His letter wound up with a complaint over his own blighted prospects, for, of course, his chance of the presentation was now next to hopeless, and he did not know what line of life he might be driven to.

And now, shall I own that, ruined and deserted as I was, overwhelmed with sorrow and shame, there was no part of all the misery I felt more bitterly than the fate of her who had been so kindly affectionate to me,—who had nursed me so tenderly in sickness, and been the charming companion of my happiest hours? At first it seemed incredible. My father's manner to her had ever been coldness itself, and I could only lead myself to believe the story by imagining how the continued cruelty of Cleremont had actually driven the unhappy woman to entreat protection against his barbarity. It was as well I should think so, and it served to soften the grief and assuage the intensity of the sorrow the event caused me. I cried over it two entire days and part of a third; and so engrossed was I with this affliction that not a thought of myself, or of my own destitution, ever crossed me.
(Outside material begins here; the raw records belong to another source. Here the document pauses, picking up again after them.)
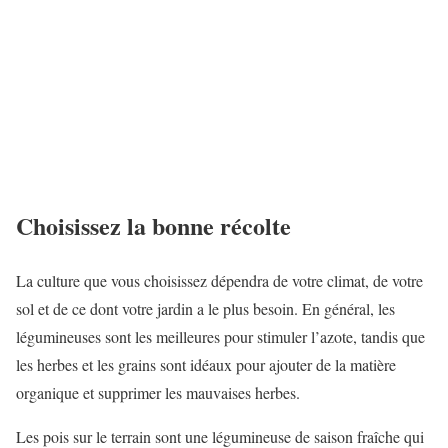
Choisissez la bonne récolte
La culture que vous choisissez dépendra de votre climat, de votre
sol et de ce dont votre jardin a le plus besoin. En général, les
légumineuses sont les meilleures pour stimuler l’azote, tandis que
les herbes et les grains sont idéaux pour ajouter de la matière
organique et supprimer les mauvaises herbes.
Les pois sur le terrain sont une légumineuse de saison fraîche qui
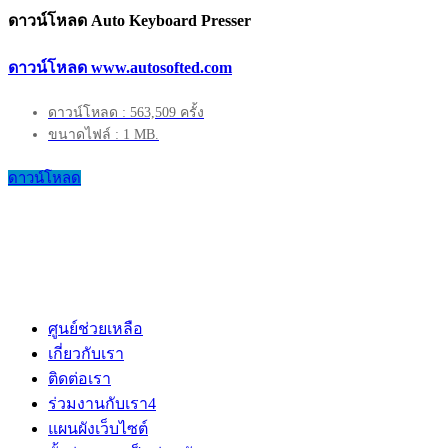
ดาวน์โหลด Auto Keyboard Presser
ดาวน์โหลด www.autosofted.com
ดาวน์โหลด : 563,509 ครั้ง
ขนาดไฟล์ : 1 MB.
ดาวน์โหลด
ศูนย์ช่วยเหลือ
เกี่ยวกับเรา
ติดต่อเรา
ร่วมงานกับเรา
4
แผนผังเว็บไซต์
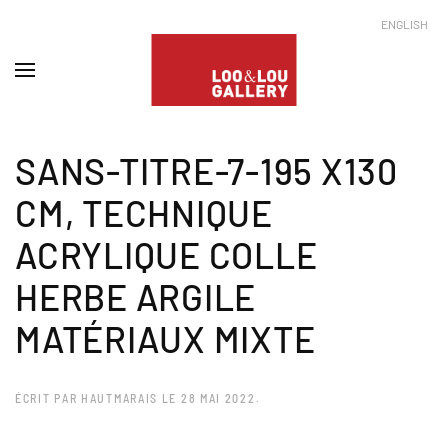
ENGLISH
SANS-TITRE-7-195 X130
CM, TECHNIQUE
ACRYLIQUE COLLE
HERBE ARGILE
MATÉRIAUX MIXTE
ÉCRIT PAR
HAUTMARAIS
LE
28 MAI 2022
.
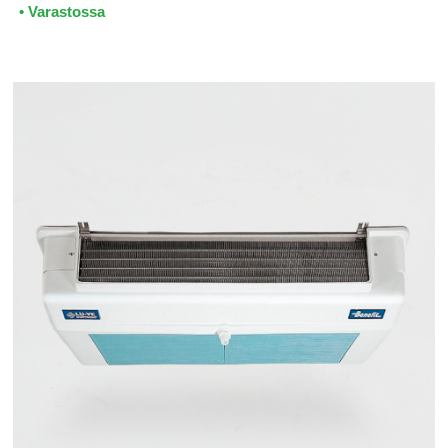
• Varastossa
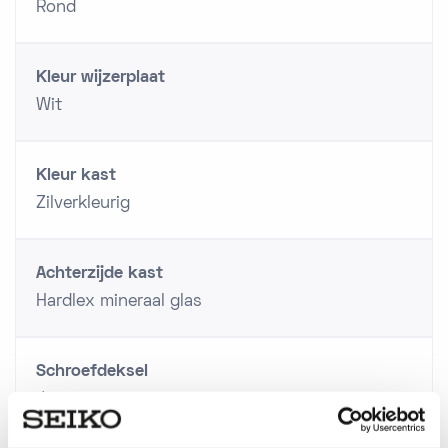
Rond
Kleur wijzerplaat
Wit
Kleur kast
Zilverkleurig
Achterzijde kast
Hardlex mineraal glas
Schroefdeksel
Ja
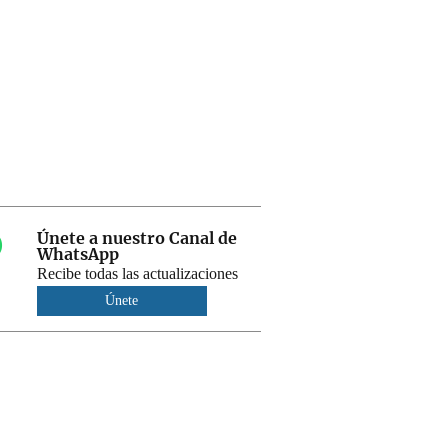
Únete a nuestro Canal de
WhatsApp
Recibe todas las actualizaciones
Únete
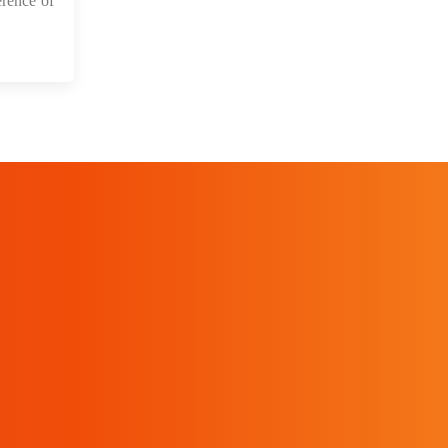
rence of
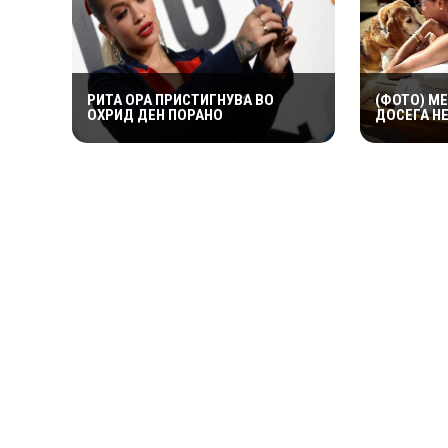
РИТА ОРА ПРИСТИГНУВА ВО
(ФОТО) М
ОХРИД ДЕН ПОРАНО
ДОСЕГА Н
ОД АРЧИ 
ВО КОЈ П
ДИЈАНА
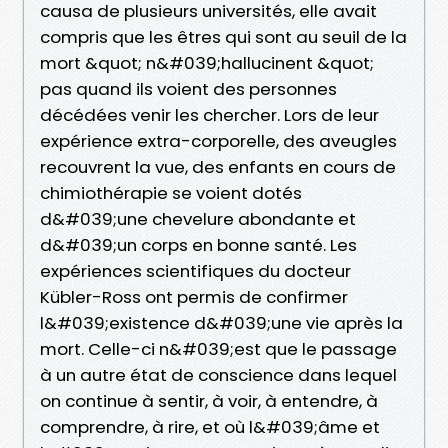
causa de plusieurs universités, elle avait
compris que les êtres qui sont au seuil de la
mort &quot; n&#039;hallucinent &quot;
pas quand ils voient des personnes
décédées venir les chercher. Lors de leur
expérience extra-corporelle, des aveugles
recouvrent la vue, des enfants en cours de
chimiothérapie se voient dotés
d&#039;une chevelure abondante et
d&#039;un corps en bonne santé. Les
expériences scientifiques du docteur
Kübler-Ross ont permis de confirmer
l&#039;existence d&#039;une vie après la
mort. Celle-ci n&#039;est que le passage
à un autre état de conscience dans lequel
on continue à sentir, à voir, à entendre, à
comprendre, à rire, et où l&#039;âme et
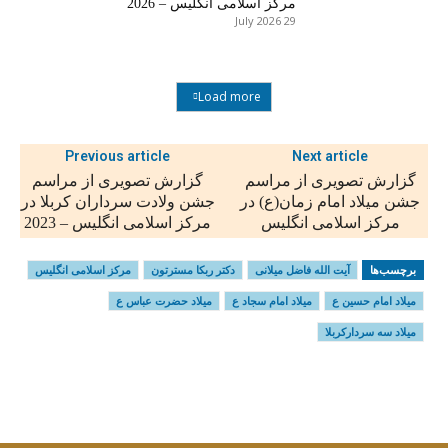
مرکز اسلامی انگلیس – 2026
29 July 2026
Load more
Previous article
Next article
گزارش تصویری از مراسم
گزارش تصویری از مراسم
جشن میلاد امام زمان(ع) در
جشن ولادت سرداران کربلا در
مرکز اسلامی انگلیس
مرکز اسلامی انگلیس – 2023
برچسب‌ها
آیت الله فاضل میلانی
دکتر ربکا مسترتون
مرکز اسلامی انگلیس
میلاد امام حسین ع
میلاد امام سجاد ع
میلاد حضرت عباس ع
میلاد سه سردارکربلا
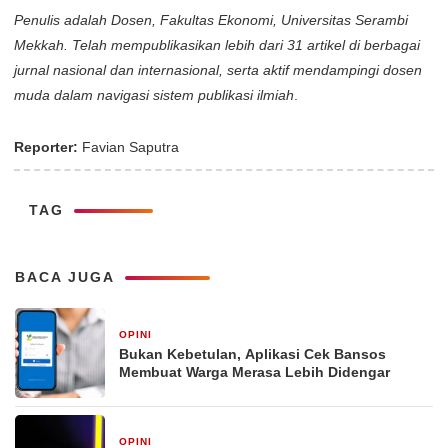
Penulis adalah Dosen, Fakultas Ekonomi, Universitas Serambi
Mekkah. Telah mempublikasikan lebih dari 31 artikel di berbagai
jurnal nasional dan internasional, serta aktif mendampingi dosen
muda dalam navigasi sistem publikasi ilmiah
.
Reporter:
Favian Saputra
TAG
BACA JUGA
OPINI
1 hari yang lalu
Bukan Kebetulan, Aplikasi Cek Bansos
Membuat Warga Merasa Lebih Didengar
OPINI
4 hari yang lalu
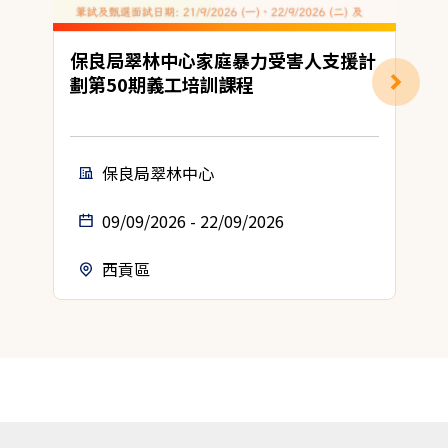
保良局翠林中心家庭暴力受害人支援計
劃第50期義工培訓課程
保良局翠林中心
09/09/2026 - 22/09/2026
西貢區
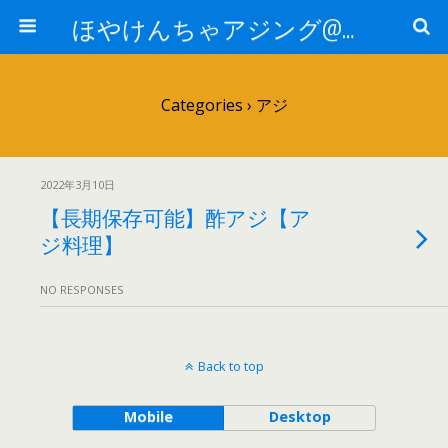
ほやけんちゃアジング@山口
Categories ›
アジ
2022年3月10日
【長期保存可能】酢アジ【ア
ジ料理】
NO RESPONSES
Back to top
Mobile
Desktop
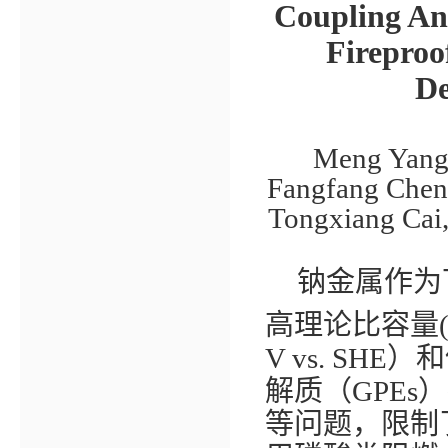
Coupling An
Fireproo
De
Meng Yang,
Fangfang Chen
Tongxiang Cai
钠金属作为
高理论比容量
V vs. SHE
）和
解质（
GPEs
）
等问题，限制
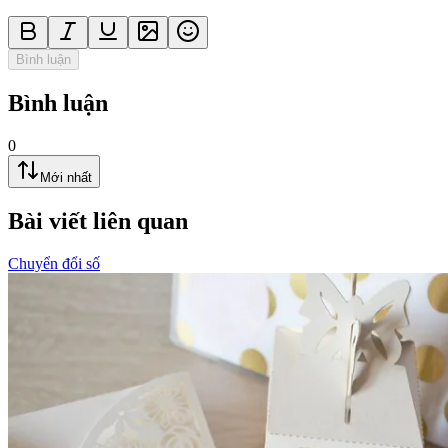
Bình luận
Bình luận
0
Mới nhất
Bài viết liên quan
Chuyển đổi số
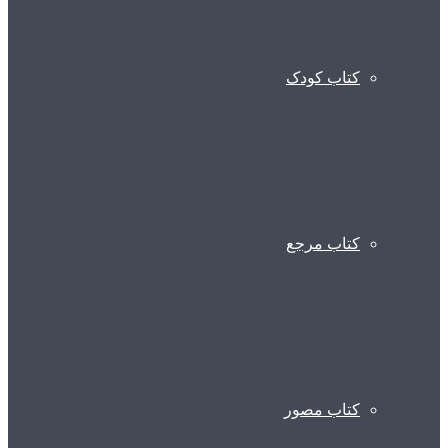
کتاب کودک
کتاب مرجع
کتاب مصور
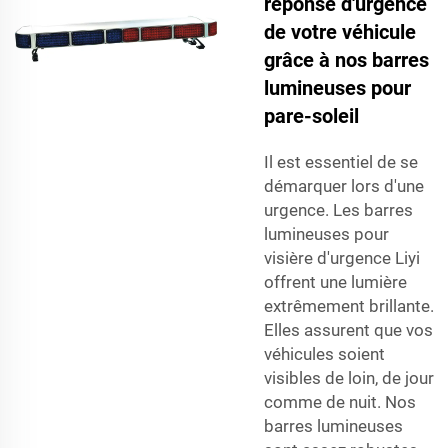
réponse d'urgence
de votre véhicule
grâce à nos barres
lumineuses pour
pare-soleil
Il est essentiel de se
démarquer lors d'une
urgence. Les barres
lumineuses pour
visière d'urgence Liyi
offrent une lumière
extrêmement brillante.
Elles assurent que vos
véhicules soient
visibles de loin, de jour
comme de nuit. Nos
barres lumineuses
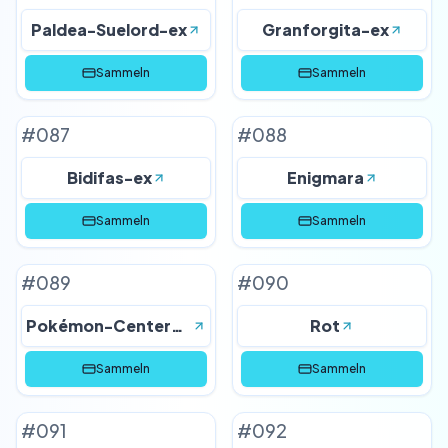
Paldea-Suelord-ex
Granforgita-ex
Sammeln
Sammeln
#
087
#
088
Bidifas-ex
Enigmara
Sammeln
Sammeln
#
089
#
090
Pokémon-Center-Dame
Rot
Sammeln
Sammeln
#
091
#
092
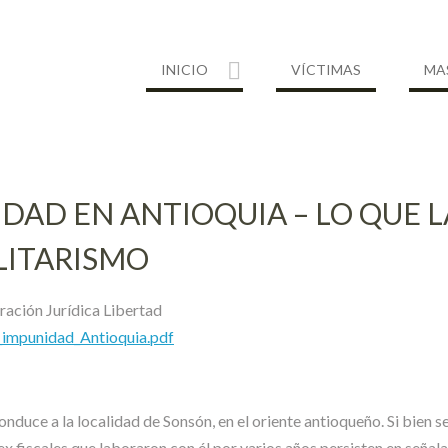
INICIO
VÍCTIMAS
MA
DAD EN ANTIOQUIA – LO QUE L
LITARISMO
ración Jurídica Libertad
impunidad_Antioquia.pdf
onduce a la localidad de Sonsón, en el oriente antioqueño. Si bien 
ex fiscales que laboraron con él por varios años persisten en señal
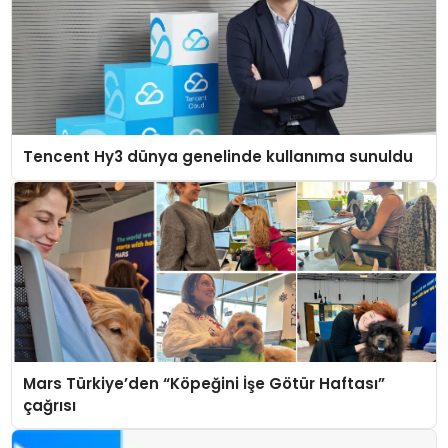
Tencent Hy3 dünya genelinde kullanıma sunuldu
Mars Türkiye’den “Köpeğini İşe Götür Haftası”
çağrısı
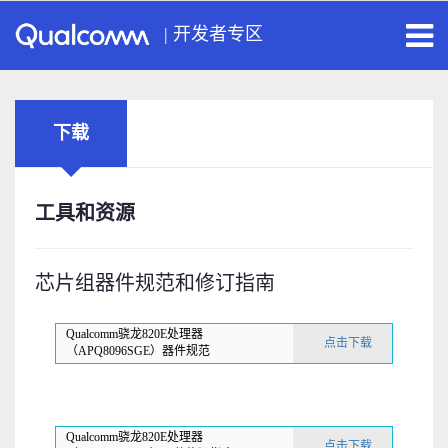
|
开发者专区
下载
工具和资源
芯片组器件规范和修订指南
Qualcomm骁龙820E处理器
点击下载
（APQ8096SGE）器件规范
Qualcomm骁龙820E处理器
点击下载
“Do you know where my father is?” asked I of the banker.

“Yes,” said he, dryly.

“May I have his address? I wish to write to him.”

“This is what he send for message,” said he, producing a telegram, the address of which he had carefully torn off. “It is of you he speak: 'Do what you like with him except bother me. Let him have whatever money is in your hands to my credit, and let him understand he has no more to expect from Roger Norcott.'”

“May I keep this paper, sir?” asked I, in a humble tone.